Exercise requirements> Below are the entries. Transcribe exactly the lines from the one with "- Support Nigerian localization" through the one with "Po vygenerování můžete", ends included, and leave out all others.

Saved entries>
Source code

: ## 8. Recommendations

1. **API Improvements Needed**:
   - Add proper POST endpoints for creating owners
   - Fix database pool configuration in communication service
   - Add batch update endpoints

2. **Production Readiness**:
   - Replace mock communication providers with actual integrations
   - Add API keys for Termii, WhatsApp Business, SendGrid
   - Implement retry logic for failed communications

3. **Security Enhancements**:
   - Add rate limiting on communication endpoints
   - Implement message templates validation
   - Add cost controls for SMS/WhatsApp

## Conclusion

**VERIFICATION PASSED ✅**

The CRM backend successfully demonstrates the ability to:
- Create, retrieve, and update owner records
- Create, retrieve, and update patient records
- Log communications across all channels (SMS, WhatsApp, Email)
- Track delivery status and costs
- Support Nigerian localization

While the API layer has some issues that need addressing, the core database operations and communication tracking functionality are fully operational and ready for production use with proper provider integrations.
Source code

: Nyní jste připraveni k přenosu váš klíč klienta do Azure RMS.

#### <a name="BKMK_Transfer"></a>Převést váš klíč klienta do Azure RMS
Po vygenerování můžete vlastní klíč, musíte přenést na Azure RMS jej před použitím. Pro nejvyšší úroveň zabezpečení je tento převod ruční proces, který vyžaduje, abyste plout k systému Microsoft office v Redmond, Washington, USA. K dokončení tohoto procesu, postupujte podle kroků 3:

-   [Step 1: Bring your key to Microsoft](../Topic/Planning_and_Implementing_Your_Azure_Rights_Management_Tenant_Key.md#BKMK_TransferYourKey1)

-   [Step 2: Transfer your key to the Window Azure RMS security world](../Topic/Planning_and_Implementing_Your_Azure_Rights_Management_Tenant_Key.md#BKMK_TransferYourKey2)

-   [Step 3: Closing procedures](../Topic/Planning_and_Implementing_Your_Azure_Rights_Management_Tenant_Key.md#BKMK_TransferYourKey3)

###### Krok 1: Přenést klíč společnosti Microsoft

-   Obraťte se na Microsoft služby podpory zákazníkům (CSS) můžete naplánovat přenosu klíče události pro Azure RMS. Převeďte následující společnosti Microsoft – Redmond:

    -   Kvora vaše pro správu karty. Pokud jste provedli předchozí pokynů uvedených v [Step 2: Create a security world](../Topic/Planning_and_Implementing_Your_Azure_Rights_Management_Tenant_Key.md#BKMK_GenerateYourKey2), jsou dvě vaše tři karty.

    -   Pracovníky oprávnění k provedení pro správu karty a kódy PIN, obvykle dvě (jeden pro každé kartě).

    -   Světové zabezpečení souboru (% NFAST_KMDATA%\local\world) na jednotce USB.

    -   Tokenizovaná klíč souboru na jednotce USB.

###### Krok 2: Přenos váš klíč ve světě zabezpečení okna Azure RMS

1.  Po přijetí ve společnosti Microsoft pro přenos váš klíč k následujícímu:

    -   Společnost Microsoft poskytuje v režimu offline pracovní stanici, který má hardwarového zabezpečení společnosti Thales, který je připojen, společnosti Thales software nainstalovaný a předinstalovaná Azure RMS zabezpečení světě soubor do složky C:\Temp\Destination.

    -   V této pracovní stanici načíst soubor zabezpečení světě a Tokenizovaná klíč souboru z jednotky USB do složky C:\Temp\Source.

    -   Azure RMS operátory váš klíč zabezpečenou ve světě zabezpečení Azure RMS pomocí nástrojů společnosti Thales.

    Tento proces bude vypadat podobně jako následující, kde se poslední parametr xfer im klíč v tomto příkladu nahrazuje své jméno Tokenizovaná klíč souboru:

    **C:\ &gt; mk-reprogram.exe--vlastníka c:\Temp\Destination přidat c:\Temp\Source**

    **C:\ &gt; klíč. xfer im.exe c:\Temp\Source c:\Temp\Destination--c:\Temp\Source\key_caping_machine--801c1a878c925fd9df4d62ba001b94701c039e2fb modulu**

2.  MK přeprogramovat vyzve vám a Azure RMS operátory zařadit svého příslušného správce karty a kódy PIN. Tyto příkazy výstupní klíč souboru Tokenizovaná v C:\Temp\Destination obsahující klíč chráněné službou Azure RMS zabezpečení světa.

Result of the task>
- Support Nigerian localization

While the API layer has some issues that need addressing, the core database operations and communication tracking functionality are fully operational and ready for production use with proper provider integrations.
Source code

: Nyní jste připraveni k přenosu váš klíč klienta do Azure RMS.

#### <a name="BKMK_Transfer"></a>Převést váš klíč klienta do Azure RMS
Po vygenerování můžete vlastní klíč, musíte přenést na Azure RMS jej před použitím. Pro nejvyšší úroveň zabezpečení je tento převod ruční proces, který vyžaduje, abyste plout k systému Microsoft office v Redmond, Washington, USA. K dokončení tohoto procesu, postupujte podle kroků 3:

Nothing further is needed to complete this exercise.